Garden City USD 457 Board of Education members voted to approve four classes to be taught at Garden City High School and labeled as dual credit with Garden City Community College during their regularly scheduled meeting on Monday.

One board member, Jennifer Standley, was absent, but the vote passed unanimously, without discussion. The classes, which will be offered at GCHS for college credit, are Media in a Free Society, Marketing and Accounting I and II.

The board also heard from the technology steering committee, which gave a report on the computers in the high school; students, instructors and administrators at Jennie Wilson Elementary School; Real Men Real Leaders members; and district truancy officers. Students from Jennie Wilson Elementary School led the Pledge of Allegiance, then shook each board member’s hand.

Melinda Stuart, the school’s principal, spoke about a new initiative to help parents know what is going on at the school. Fourth-grade students present a video called Cougar Chats, which they write and produce. The school is also offering citizenship incentives and received a $1,000 award from Dillons Food Stores.

Counselors from Garden City’s middle schools and high school spoke about career readiness. The middle school counselors explained how they meet with students, give career assessments and bring in guest speakers. The high school has a specific career counselor, Kae Lee Armstrong, who has instituted senior success nights, a new career assessment and FAFSA and scholarship events. She is in the process of developing a career shadowing and job development class. Armstrong said shadowing is up-and-coming, but there are restrictions.

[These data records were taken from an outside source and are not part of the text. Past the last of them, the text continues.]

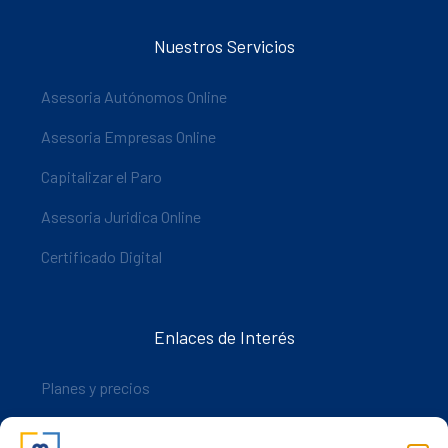
Nuestros Servicios
Asesoria Autónomos Online
Asesoria Empresas Online
Capitalizar el Paro
Asesoria Juridica Online
Certificado Digital
Enlaces de Interés
Planes y precios
Descarga nuestra app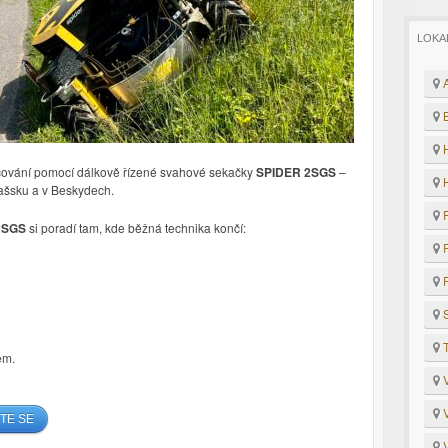
LOKA
A
B
H
čování pomocí dálkově řízené svahové sekačky
SPIDER 2SGS
–
H
lašsku a v Beskydech.
P
2SGS
si poradí tam, kde běžná technika končí:
R
R
S
T
em.
V
V
TE SE
V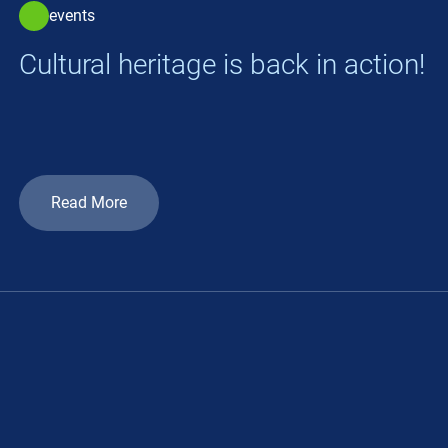
events
Cultural heritage is back in action!
Read More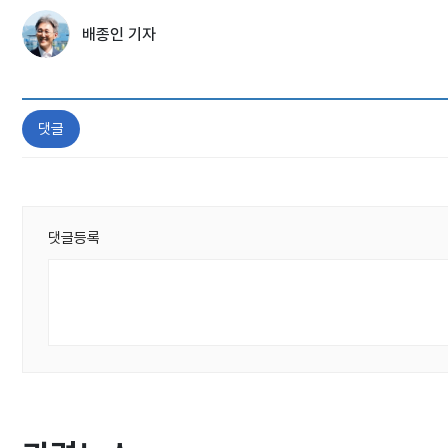
배종인 기자
댓글
댓글등록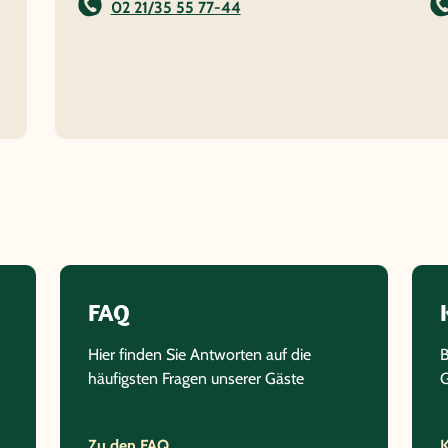
02 21/35 55 77-44
FAQ
Hier finden Sie Antworten auf die
B
häufigsten Fragen unserer Gäste
G
Zu den FAQ
K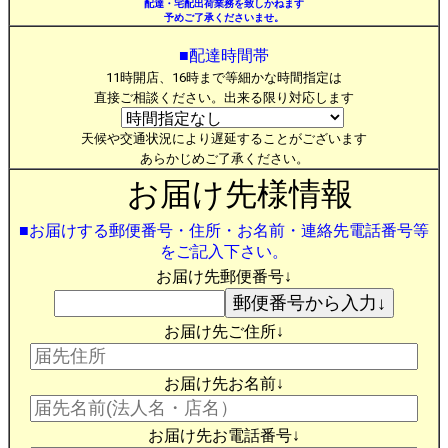
配達・宅配出荷業務を致しかねます
予めご了承くださいませ。
■配達時間帯
11時開店、16時まで等細かな時間指定は
直接ご相談ください。出来る限り対応します
天候や交通状況により遅延することがございます
あらかじめご了承ください。
お届け先様情報
■お届けする郵便番号・住所・お名前・連絡先電話番号等
をご記入下さい。
お届け先郵便番号↓
お届け先ご住所↓
お届け先お名前↓
お届け先お電話番号↓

“Do you think we have student buy-in?” board president Dana Nanninga asked.

“Not yet,” Armstrong said.

Three truancy officers explained truancy means unexcused/unverified absences. A new intervention, which the officers say is helping, is a 30-minute mandatory Friday afternoon detention for K-8 students. Letters are also sent out to families with truant children. These letters are in English and Spanish. Nanninga asked whether these letters were printed in other languages. The truancy officers said they would consider having the letters translated. However, if a parent with a truant child comes to the school for a visit, an interpreter is used.

Last year, 22 K-8 students were taken to court for truancy. So far this year, only three such cases are being brought to court. The truancy rates at GCHS have also decreased.

“Kids learn more when they’re there,” said superintendent Steven Karlin. “We can improve it even more.”

The next board meeting will be held at 5 p.m. Dec. 19 in the board meeting room at the Garden City Educational Support Center.